Certainly some of the simple grave markers reflect this uncertainty.  Probably from the cemetery restoration, this is a bit modern and would have been pricey back then.



Although others like early this one don't tell you very much more....



The other Potter's Field in town is on the expansive grounds of The Northern Wisconsin Center.  It's actually just across the river from the Poor Farm.  The Northern Center began operation in 1897 as one of two facilities in the state to house what we would now call Developmentally Disabled individuals.  Early names of the facility use less kind descriptive terms that I feel no need to repeat.   Like the Poor Farm it's population grew during economic hard times.  When jobs are scarce and families just scraping by the added responsibilities of caring for the less able sometimes became severe.  At its peak it had 2,203 residents.  Basically a small town's worth.  Some of them are buried here:



The markers are mostly plain, and give just the basics.




Notice the little touch of ornamentation in the form of colored gravel pressed into the cement.

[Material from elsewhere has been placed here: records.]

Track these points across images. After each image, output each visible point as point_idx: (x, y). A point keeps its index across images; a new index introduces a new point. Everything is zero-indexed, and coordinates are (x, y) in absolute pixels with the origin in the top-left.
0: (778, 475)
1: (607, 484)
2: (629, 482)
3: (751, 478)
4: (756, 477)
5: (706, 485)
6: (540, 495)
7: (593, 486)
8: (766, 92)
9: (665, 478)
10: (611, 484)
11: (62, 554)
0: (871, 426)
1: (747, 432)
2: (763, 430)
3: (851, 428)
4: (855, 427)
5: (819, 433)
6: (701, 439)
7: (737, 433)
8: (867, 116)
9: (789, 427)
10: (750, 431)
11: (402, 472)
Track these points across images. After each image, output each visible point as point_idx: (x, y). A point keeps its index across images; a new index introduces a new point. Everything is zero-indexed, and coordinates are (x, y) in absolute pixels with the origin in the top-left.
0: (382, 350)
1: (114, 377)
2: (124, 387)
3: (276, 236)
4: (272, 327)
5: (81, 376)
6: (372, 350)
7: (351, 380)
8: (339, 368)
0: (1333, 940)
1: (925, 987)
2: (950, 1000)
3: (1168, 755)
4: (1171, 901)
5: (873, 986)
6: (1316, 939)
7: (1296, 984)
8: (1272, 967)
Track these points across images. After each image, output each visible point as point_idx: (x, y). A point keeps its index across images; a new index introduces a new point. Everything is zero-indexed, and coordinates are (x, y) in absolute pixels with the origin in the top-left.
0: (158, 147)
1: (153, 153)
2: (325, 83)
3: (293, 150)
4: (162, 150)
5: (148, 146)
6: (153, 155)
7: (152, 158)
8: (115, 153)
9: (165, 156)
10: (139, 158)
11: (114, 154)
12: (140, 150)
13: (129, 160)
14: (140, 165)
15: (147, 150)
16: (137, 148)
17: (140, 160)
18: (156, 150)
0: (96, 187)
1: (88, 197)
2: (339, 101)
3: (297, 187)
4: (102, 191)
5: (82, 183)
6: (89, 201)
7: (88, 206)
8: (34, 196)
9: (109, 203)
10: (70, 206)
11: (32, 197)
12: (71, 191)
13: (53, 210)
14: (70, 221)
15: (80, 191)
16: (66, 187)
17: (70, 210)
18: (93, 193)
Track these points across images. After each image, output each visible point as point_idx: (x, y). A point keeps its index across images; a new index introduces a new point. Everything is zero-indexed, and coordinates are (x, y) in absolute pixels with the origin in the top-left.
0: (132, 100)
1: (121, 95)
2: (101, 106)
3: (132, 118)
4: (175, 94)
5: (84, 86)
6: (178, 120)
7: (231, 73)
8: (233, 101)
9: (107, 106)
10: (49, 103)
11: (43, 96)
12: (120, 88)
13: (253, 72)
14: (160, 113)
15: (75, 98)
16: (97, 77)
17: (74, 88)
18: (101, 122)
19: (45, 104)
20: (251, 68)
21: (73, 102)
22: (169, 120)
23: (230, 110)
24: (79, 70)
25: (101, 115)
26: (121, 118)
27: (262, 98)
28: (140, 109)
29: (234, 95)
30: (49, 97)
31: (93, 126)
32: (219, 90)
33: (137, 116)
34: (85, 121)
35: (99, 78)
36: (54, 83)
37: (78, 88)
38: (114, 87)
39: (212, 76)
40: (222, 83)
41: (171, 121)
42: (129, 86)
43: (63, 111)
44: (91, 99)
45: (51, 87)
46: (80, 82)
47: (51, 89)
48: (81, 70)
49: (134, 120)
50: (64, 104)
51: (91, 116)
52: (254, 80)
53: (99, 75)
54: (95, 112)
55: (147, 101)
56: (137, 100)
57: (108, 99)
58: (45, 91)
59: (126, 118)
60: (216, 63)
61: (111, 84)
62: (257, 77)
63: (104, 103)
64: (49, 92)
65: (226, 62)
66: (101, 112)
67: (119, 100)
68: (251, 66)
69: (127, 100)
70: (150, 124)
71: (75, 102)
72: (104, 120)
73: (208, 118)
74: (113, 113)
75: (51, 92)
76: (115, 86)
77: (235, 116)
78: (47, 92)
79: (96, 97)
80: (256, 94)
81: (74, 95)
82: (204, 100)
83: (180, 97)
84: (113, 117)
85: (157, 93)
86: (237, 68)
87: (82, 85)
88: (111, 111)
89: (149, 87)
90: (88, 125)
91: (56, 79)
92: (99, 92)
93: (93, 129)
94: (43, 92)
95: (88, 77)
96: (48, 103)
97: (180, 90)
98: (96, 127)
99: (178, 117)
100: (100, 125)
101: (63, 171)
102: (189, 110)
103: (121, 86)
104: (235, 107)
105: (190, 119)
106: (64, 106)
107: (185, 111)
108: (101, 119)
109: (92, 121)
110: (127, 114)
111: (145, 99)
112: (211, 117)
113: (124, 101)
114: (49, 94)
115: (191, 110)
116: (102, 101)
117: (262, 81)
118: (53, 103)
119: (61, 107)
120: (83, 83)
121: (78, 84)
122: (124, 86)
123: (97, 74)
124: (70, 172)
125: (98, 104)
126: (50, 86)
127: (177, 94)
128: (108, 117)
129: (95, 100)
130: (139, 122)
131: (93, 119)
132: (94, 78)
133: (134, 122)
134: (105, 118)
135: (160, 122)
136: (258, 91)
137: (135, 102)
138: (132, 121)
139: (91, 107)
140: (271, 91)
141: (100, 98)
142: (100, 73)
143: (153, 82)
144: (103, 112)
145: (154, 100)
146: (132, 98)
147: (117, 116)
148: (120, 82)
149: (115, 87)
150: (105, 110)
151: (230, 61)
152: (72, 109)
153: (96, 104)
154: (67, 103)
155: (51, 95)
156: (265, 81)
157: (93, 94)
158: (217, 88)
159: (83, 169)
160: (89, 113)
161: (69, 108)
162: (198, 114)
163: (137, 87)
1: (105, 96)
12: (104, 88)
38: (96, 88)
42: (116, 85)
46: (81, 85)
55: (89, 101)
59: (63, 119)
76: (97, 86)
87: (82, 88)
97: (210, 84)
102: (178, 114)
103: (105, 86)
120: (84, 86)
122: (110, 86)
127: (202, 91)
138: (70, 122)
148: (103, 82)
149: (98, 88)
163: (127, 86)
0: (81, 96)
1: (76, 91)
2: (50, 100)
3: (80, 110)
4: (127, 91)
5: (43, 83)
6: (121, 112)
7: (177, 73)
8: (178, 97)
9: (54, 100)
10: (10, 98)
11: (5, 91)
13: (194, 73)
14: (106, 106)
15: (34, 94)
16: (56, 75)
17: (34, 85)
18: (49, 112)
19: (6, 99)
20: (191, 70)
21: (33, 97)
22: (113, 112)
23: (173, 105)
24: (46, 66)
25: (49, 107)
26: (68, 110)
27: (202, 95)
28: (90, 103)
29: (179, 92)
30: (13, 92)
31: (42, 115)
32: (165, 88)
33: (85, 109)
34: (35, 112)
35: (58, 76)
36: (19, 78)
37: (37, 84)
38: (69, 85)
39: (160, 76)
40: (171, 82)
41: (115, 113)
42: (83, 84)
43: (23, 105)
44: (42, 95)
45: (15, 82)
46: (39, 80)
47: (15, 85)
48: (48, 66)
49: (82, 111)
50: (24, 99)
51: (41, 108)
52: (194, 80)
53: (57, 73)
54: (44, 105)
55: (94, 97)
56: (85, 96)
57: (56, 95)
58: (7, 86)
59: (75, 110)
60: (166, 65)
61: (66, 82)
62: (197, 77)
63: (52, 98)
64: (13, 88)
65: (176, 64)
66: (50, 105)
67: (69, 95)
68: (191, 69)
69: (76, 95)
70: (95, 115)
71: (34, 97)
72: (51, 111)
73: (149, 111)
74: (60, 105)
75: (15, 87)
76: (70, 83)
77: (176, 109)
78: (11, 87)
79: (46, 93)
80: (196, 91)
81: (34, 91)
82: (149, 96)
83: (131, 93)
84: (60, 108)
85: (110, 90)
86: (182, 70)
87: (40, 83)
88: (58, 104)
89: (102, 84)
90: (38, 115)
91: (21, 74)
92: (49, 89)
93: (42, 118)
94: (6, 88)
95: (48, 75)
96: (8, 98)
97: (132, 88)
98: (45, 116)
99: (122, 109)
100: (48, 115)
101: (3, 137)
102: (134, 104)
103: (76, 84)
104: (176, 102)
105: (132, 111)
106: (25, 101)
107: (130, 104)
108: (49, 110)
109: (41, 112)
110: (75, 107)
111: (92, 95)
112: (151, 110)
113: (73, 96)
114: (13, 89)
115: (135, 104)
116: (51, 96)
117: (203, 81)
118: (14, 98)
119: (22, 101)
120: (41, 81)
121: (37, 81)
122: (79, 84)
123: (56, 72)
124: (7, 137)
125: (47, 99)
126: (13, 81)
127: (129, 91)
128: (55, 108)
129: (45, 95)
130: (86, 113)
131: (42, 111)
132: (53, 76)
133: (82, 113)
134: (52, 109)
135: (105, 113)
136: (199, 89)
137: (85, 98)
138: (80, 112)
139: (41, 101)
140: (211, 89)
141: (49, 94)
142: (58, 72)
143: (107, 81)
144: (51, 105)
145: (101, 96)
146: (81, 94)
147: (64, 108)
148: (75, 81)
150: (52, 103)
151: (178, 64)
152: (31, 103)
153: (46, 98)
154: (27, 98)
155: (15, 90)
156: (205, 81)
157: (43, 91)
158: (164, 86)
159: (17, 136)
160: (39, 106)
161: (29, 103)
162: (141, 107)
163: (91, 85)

The Poor Farm cemetery seemed like a forgotten place.  It is back behind the 1970's era nursing home that replaced it, and dumpsters and a forlorn picnic table for exiled smokers hardly makes it seem contemplative.    But the Northern Center is still a going concern.  Sort of.  With the trend in recent decades towards community based living for the developmentally disabled the population there has aged and contracted.  Only a few buildings of the vast campus are now in use.  But there are a few newer gravestones to be seen, done in a more modern and less severe granite.  And even among the older memorials, modest though they are, you see signs that sometimes somebody remembers the people buried in a Potter's Field.